The aim of this book is therefore to offer an alternative angle of vision onto early twentieth-century writing and obscenity, one that orients itself more around states of development in the reformulation of legal obscenity in this period than around the retroactive credentialing of literary modernism as either a dependably subversive or regrettably compromised set of innovative texts and compositional practices. Likewise, I am not all that interested in reading law in/as literature or literature in/as law. Instead, my concerns are with assessing the consequences of treating proscribably obscene fiction in the early twentieth century not simply as an object of obscenity case law but more importantly as its respondent, as texts that answer to the conditions and limits placed on literary writing’s efficacy by the disparate accounts and appraisals made by judges themselves in this period. In particular, what this closer attention to case law makes salient about the relationship between writing and obscenity in the United States throughout much of the past century is twofold. First, the proscription of obscenity in this period usefully indexes major shifts in contemporary cultural hierarchies that were then in the midst of slowly but surely prioritizing visual texts over written ones, a point I most fully expound in the chapter on Caldwell.

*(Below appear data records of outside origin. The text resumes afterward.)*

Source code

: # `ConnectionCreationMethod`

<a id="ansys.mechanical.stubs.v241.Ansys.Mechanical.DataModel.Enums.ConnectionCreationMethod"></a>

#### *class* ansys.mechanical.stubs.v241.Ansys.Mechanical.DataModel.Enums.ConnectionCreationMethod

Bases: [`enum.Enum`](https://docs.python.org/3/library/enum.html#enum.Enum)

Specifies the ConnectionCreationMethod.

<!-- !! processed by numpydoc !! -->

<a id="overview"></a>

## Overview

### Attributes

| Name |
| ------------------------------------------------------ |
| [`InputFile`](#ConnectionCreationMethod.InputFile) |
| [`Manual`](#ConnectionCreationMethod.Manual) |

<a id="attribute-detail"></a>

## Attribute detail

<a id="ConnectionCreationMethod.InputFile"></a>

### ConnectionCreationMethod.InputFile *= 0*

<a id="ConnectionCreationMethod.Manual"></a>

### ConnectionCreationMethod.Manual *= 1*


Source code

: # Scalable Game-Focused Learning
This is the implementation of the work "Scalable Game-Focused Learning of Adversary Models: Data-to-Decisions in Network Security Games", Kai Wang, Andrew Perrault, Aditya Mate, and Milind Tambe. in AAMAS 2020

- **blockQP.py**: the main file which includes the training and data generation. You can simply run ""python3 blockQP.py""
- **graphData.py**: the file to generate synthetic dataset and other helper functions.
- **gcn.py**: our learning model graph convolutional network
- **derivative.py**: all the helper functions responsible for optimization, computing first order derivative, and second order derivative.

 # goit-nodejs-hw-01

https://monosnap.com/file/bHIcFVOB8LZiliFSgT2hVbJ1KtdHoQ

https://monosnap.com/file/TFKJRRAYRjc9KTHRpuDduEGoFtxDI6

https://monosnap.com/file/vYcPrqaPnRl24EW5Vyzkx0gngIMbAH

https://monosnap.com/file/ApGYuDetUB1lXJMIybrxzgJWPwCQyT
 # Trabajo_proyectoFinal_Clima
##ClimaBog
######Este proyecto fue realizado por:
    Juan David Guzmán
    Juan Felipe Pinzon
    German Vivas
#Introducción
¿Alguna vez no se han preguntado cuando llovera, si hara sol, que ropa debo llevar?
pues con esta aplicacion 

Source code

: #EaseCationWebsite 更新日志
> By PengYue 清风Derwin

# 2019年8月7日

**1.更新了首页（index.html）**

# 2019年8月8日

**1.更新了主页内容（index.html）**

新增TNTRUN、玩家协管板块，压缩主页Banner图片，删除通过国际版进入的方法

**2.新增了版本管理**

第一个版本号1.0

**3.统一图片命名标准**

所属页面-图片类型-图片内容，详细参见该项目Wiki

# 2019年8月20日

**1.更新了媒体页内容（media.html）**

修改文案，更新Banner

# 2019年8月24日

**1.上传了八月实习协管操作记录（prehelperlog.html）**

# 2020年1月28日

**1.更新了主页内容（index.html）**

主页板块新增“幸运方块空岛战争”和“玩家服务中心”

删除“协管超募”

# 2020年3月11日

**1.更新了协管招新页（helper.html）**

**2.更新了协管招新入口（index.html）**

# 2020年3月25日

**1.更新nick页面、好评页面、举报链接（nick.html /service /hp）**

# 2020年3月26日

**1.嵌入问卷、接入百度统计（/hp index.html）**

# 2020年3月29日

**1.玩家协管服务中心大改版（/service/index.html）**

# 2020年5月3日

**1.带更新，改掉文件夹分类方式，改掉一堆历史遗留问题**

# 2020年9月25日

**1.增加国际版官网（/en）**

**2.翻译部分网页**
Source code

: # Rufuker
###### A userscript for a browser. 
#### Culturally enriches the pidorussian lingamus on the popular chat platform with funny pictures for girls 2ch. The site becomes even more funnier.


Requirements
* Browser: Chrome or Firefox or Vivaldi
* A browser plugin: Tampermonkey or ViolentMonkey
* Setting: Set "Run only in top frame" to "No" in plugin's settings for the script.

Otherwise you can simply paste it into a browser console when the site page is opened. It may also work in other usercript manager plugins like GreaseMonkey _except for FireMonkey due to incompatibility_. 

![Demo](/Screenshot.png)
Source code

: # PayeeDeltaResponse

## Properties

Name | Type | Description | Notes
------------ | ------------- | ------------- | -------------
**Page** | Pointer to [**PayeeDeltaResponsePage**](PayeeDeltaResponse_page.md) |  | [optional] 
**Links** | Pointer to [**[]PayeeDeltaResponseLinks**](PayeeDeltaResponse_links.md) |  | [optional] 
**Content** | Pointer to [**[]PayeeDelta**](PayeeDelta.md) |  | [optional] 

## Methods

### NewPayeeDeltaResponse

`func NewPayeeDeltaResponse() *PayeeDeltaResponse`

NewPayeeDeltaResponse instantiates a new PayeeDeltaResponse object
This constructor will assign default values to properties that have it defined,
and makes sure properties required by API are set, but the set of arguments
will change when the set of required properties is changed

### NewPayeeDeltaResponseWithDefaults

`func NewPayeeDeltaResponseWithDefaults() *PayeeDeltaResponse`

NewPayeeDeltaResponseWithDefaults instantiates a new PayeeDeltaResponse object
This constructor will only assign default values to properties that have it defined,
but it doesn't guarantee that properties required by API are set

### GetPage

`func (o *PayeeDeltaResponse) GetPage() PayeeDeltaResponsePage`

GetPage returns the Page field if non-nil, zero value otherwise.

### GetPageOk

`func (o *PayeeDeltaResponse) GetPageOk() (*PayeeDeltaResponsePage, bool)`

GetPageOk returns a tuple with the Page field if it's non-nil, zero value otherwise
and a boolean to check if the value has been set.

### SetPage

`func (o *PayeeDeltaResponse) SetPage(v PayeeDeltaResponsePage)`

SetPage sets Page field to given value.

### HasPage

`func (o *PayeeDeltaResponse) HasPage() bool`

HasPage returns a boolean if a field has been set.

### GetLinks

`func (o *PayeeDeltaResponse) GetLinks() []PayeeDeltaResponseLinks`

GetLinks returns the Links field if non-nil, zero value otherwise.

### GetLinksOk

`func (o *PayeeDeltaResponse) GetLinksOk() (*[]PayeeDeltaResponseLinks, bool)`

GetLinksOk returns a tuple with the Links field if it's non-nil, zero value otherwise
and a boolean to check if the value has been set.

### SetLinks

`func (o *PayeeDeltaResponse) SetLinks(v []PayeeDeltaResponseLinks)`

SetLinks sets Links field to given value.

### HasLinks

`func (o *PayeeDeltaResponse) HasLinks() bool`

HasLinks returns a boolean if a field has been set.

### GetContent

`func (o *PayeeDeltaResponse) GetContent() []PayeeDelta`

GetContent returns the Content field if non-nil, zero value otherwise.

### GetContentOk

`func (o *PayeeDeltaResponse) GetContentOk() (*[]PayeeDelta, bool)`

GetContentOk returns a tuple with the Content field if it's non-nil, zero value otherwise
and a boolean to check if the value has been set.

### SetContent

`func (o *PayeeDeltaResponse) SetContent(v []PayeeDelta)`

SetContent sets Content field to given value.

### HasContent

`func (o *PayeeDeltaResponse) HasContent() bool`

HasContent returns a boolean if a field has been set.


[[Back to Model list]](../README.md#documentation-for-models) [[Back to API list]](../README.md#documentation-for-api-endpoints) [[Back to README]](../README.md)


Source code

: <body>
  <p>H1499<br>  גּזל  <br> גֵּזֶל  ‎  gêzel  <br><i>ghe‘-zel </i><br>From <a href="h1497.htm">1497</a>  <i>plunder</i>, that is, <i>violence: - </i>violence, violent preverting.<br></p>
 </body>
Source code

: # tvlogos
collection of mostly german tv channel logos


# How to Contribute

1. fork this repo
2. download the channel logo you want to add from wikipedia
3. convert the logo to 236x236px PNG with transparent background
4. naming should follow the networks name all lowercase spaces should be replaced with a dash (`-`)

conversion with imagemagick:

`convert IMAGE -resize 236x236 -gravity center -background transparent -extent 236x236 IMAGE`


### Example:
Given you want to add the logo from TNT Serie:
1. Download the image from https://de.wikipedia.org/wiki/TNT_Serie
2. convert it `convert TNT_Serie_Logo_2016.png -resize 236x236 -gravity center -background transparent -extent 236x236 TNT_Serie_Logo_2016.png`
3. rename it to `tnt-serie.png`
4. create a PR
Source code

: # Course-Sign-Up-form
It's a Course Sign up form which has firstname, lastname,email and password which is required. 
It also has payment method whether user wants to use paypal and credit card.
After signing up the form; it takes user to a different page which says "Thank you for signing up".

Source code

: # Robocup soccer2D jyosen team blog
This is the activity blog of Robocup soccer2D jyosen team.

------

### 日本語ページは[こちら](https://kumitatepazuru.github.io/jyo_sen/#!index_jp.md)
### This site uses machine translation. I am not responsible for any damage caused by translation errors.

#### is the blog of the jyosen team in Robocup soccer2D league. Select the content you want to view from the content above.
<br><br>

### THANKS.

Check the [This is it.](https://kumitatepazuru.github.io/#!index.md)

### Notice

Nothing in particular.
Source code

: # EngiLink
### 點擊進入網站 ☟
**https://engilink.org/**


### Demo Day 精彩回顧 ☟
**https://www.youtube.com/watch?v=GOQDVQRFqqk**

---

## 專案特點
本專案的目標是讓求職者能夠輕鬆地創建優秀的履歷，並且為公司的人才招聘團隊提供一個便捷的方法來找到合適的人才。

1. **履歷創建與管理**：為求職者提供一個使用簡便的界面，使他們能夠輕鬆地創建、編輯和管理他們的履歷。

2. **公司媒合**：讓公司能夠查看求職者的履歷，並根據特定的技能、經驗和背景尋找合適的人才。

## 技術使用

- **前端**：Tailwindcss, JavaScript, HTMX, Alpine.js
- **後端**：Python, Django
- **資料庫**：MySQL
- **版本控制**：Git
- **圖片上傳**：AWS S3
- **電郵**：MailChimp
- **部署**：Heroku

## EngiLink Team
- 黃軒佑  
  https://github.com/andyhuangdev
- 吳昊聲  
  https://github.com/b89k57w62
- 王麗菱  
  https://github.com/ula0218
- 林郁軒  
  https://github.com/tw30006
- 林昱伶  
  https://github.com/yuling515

When viewed from afar, the large-scale narrative of U.S. legal obscenity in the twentieth century is decidedly not a story of censorship forces heroically overcome by an elite group of modernist pioneers; instead, the tale forced on us by history is a decidedly more ambivalent one that foregrounds the wholesale neutralization of the claims that books can potentially make on bodies, and it is the U.S. literary naturalist texts of this period (rather than modernist works) that offer us a means of conceptualizing the end of book obscenity not so much as a timely victory over censorship forces but rather as the emergent recognition of the sobering and troubling possibility that reading books can no longer affect us in ways that are worth proscribing. Ever since the Supreme Court’s decision in Miller v. California (1973), after all, it is always okay not to masturbate when we read.